#DigiLit Sunday Essentials #ce14 #ccss

sundaydiglit

DigiLit Sunday is a Sunday post on literacy, an invitation by Margaret Simon, to share literacy strategies and tools for the classroom. This week’s list of bloggers: Sunday, October 12, 2014.

DigiLit Sunday  this week is a review of what is essential.  That’s been my focus this weekend as I develop tasks for students that are authentic for readers, writers, and researchers. What does that mean?

essentialquesitonsFortunately, I read in my Kindle App the book Essential Questions.

It’s great review for those of us who focus on projects because, no matter what, it’s student learning that is important. Grant Wiggins also wrote a great post on inquiry, PBL, and UbD — provides this gem:

“And that gradual release idea is the essence of backward design in UbD – and a great place to reflect this weekend. How am I designing the year to make it most likely that students become increasingly autonomous as questioners and arguers (in the Common Core sense) – while still learning and understanding content of value? Viewed this way, there is no dichotomy at all between UbD and inquiry-based pedagogy.”

“How am I designing the year to make it most likely that students become increasingly autonomous as questioners and arguers (in the Common Core sense) – while still learning and understanding content of value?”

If my students are to become independent, they need to have choice in doing the work of readers, writers, and researchers. They now need to develop from our work in previous years their own projects that present their work. They work to be collaborative and authentic.

Essential Questions as overarching and transferable elements of language arts are key. So I looked at the verbs and nouns in the Common Core State Standards for Language Arts and developed a set of questions to start the year — and will add to them as our projects dictate. Because I teach Language Arts, students have some options in content, and so I am releasing some questioning responsibility to students as we follow the Right Question strategy.
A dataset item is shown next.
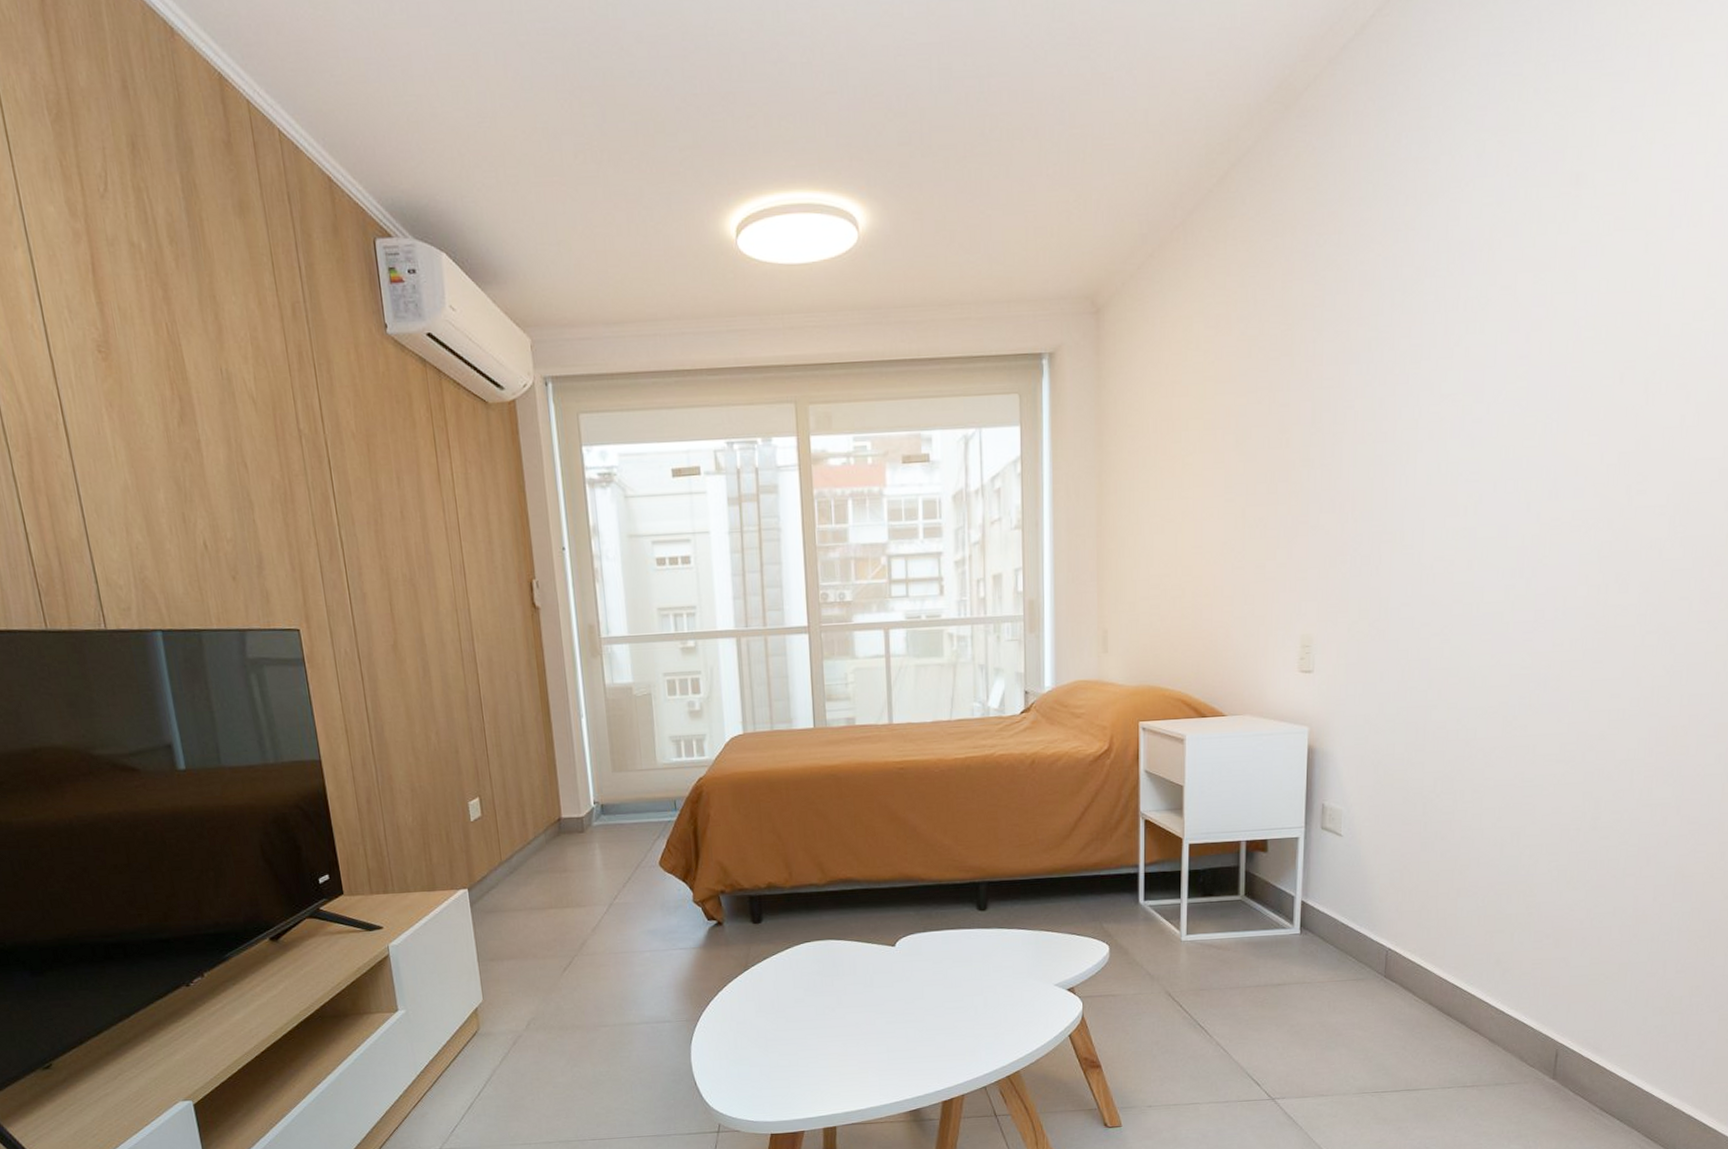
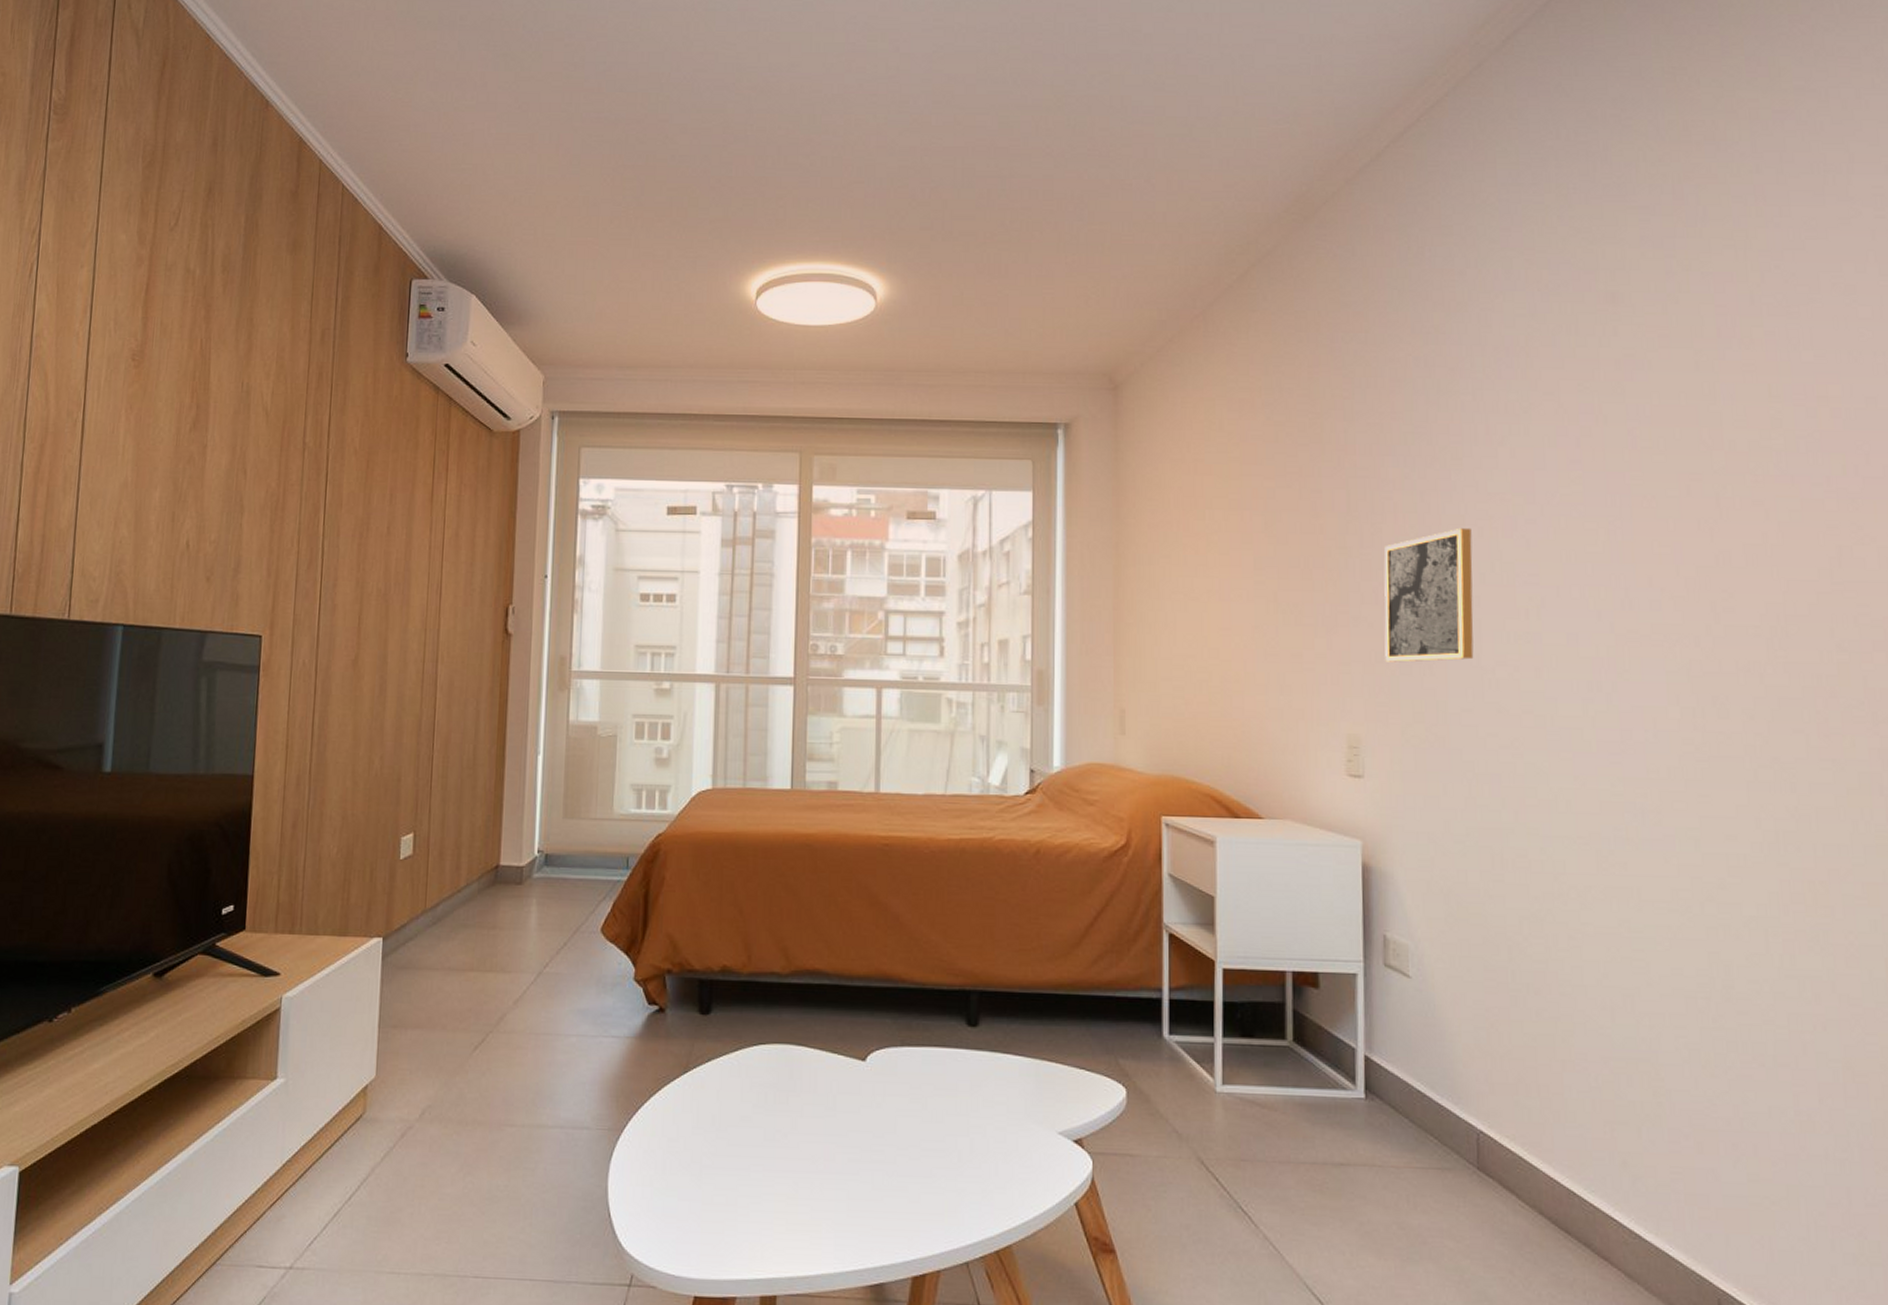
wall art: none [1338,431,1423,566] -> present [1384,527,1474,662]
I realize that essential questions can be the guiding work of our coarse and also the specific questions of content.  So we consider Essential Questions, and a guiding rubric scale that includes more specific questions and criteria for the language arts content. But what does that mean? If I’m teaching and releasing responsibility, I need even more. The Two Writing Teachers reminded me of writing checklists, so with our new standards, we need new checklists, which I created for each of the essential components that guide our work: collaboration, investigation, content, design, and language. These are our beginning.
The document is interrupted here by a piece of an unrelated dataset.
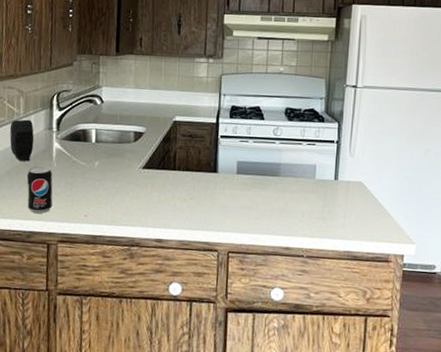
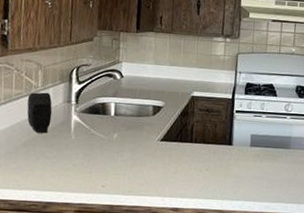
beverage can: present [26,165,53,214] -> none [44,137,71,185]

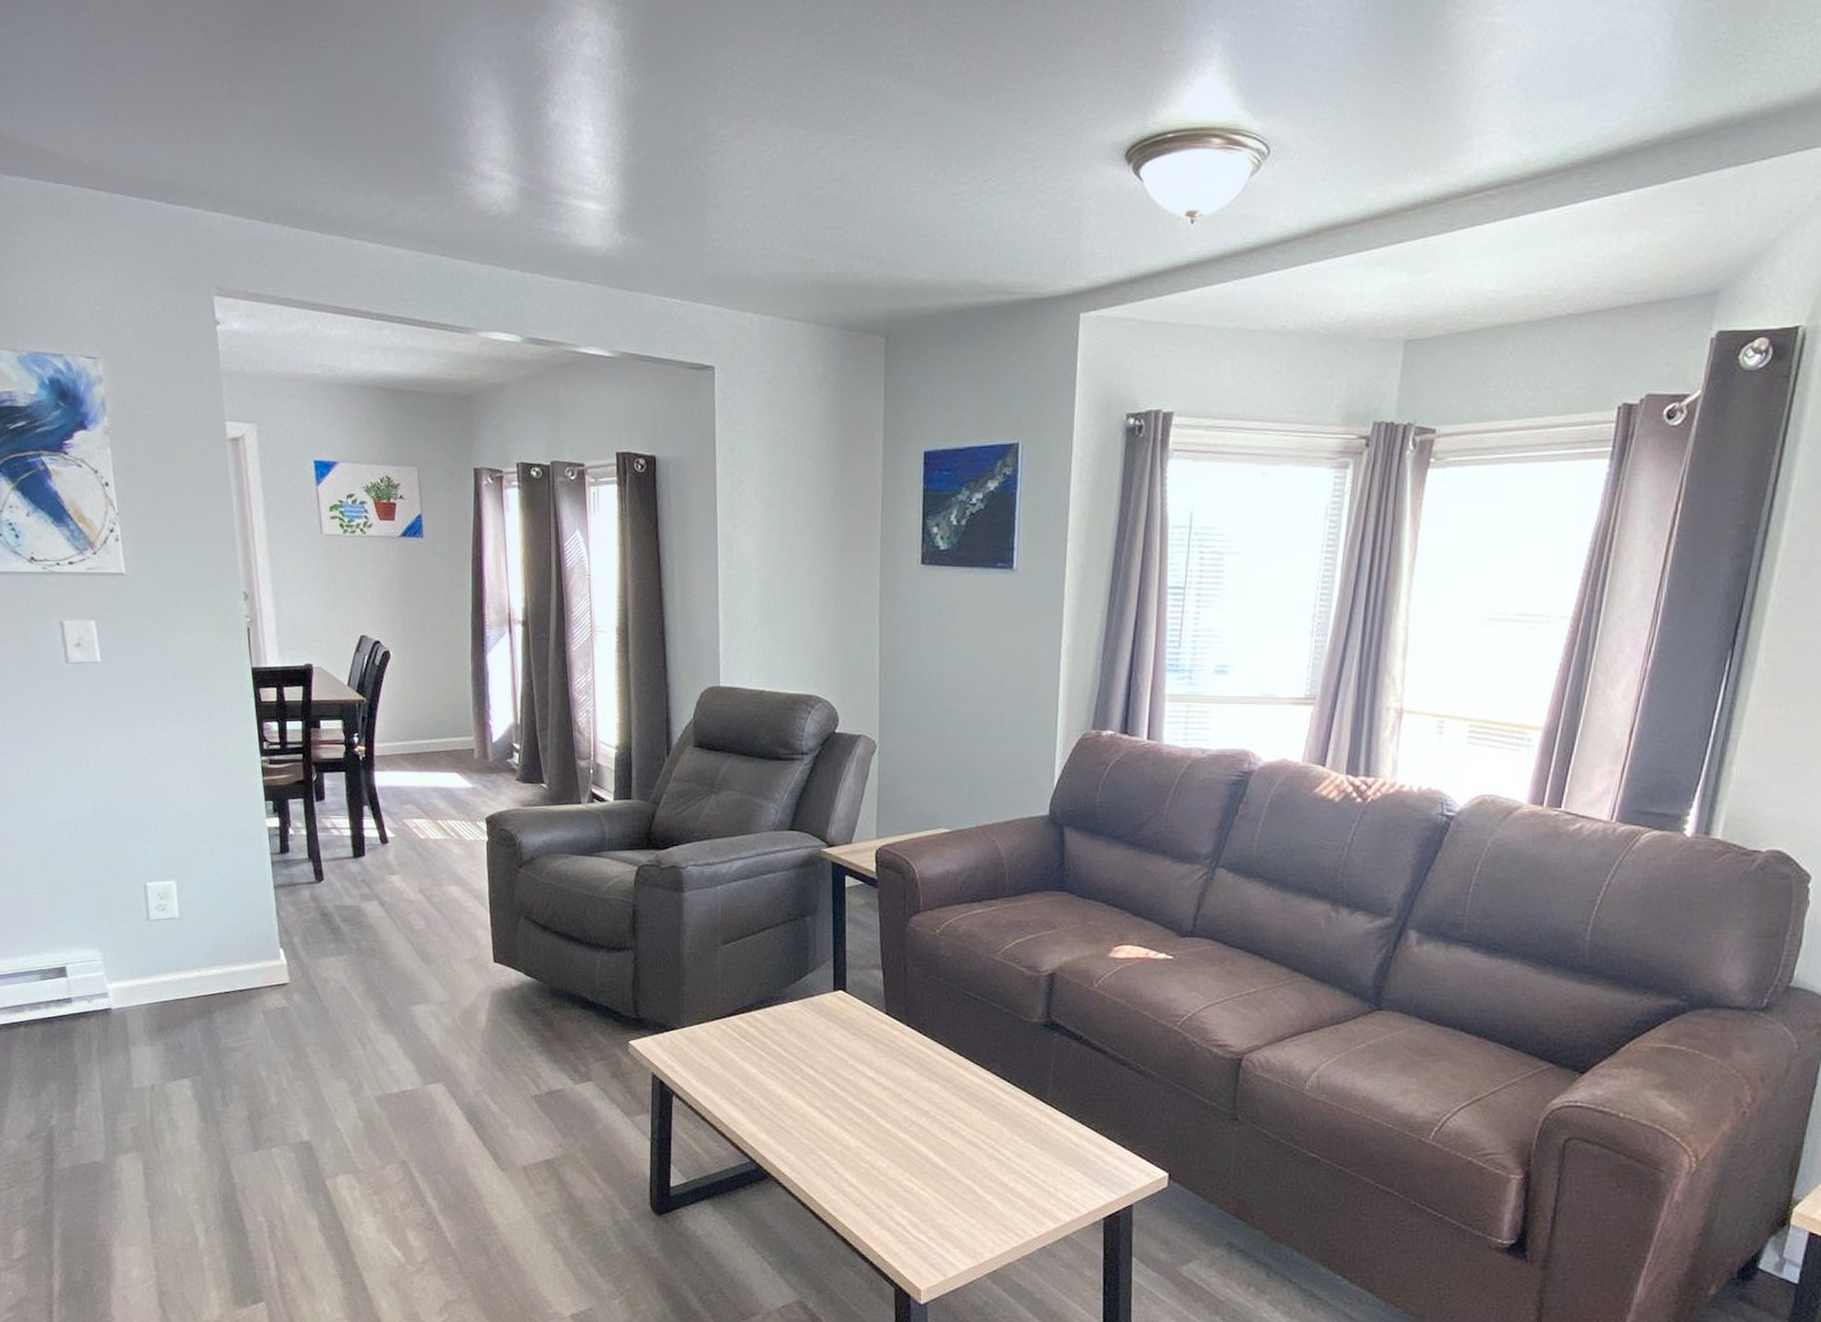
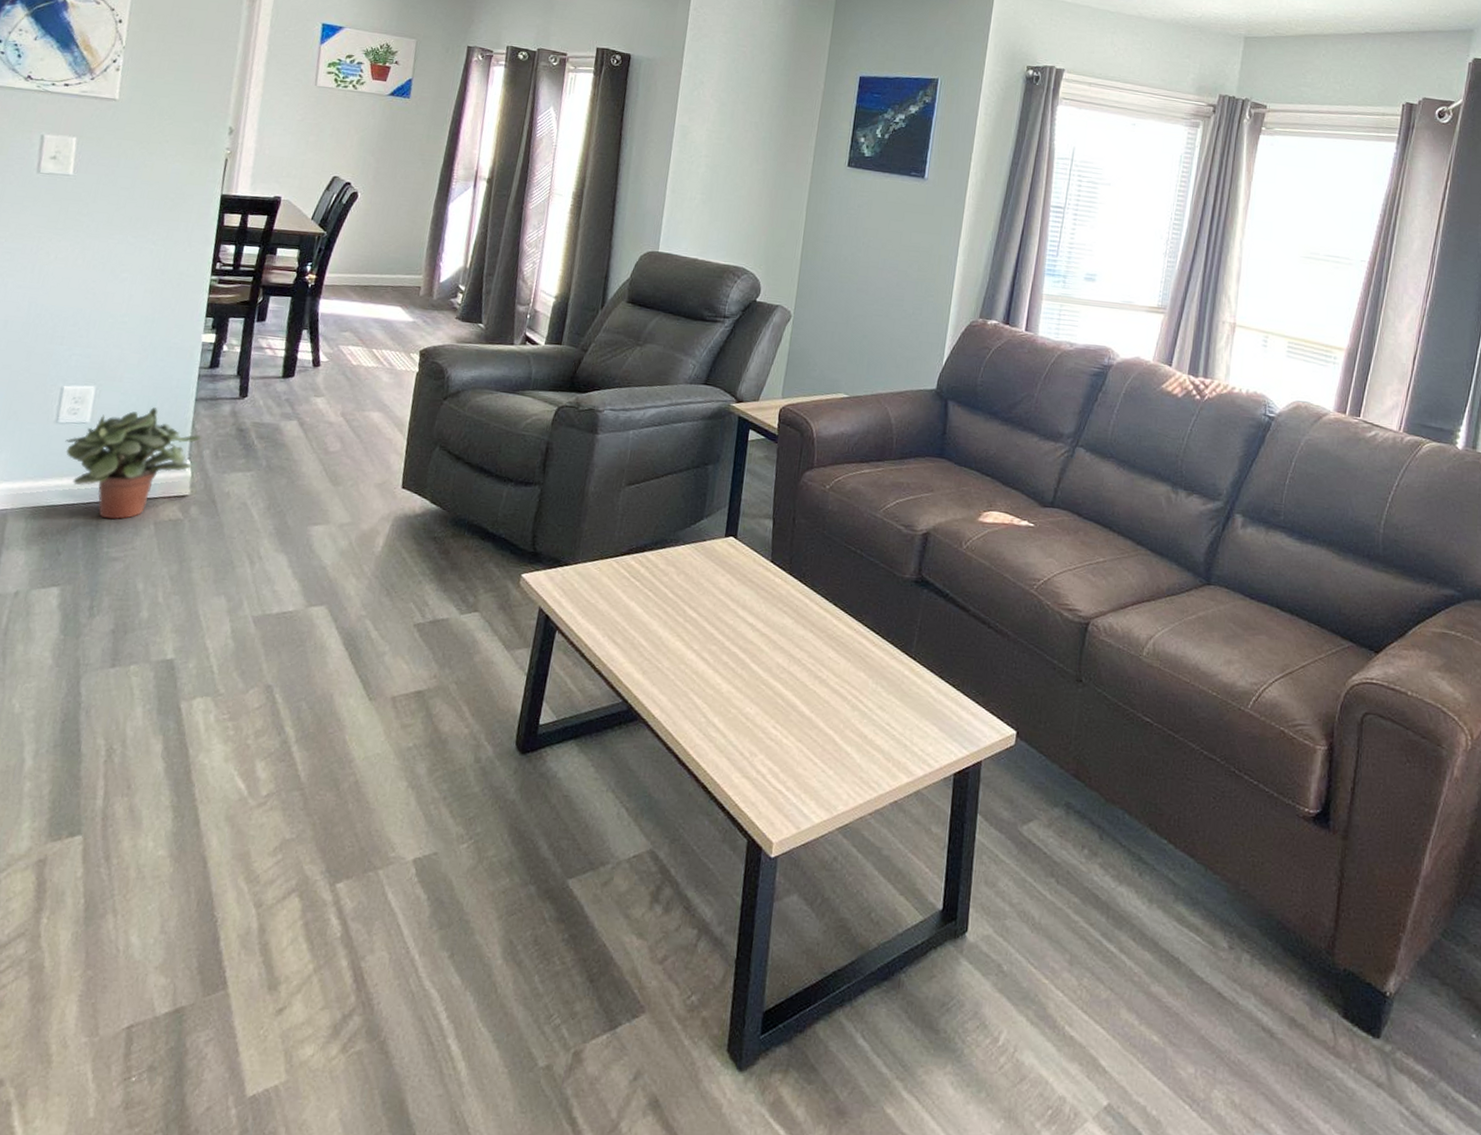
potted plant: none [161,898,289,1011] -> present [65,407,202,520]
And how do we bring this all together for students? A ThingLink:

As we change our task — to choice or teacher driven, we have a basic set of essentials to guide our learning. It’s not perfect yet, but we are moving in the right direction, together.

So, in our work together, students and I are guided by essential questions, focused questions, scales, and checklists. Our work is open in ThingLink [Kidblog for students] and Google Apps.

How do you keep your projects open for students, including the essentials of learning?

2 Comments

on “#DigiLit Sunday Essentials #ce14 #ccss
2 Comments on “#DigiLit Sunday Essentials #ce14 #ccss
  1. My students generate essential questions around theme topics every month or so. Thanks for all these resources – they will help us do a better job!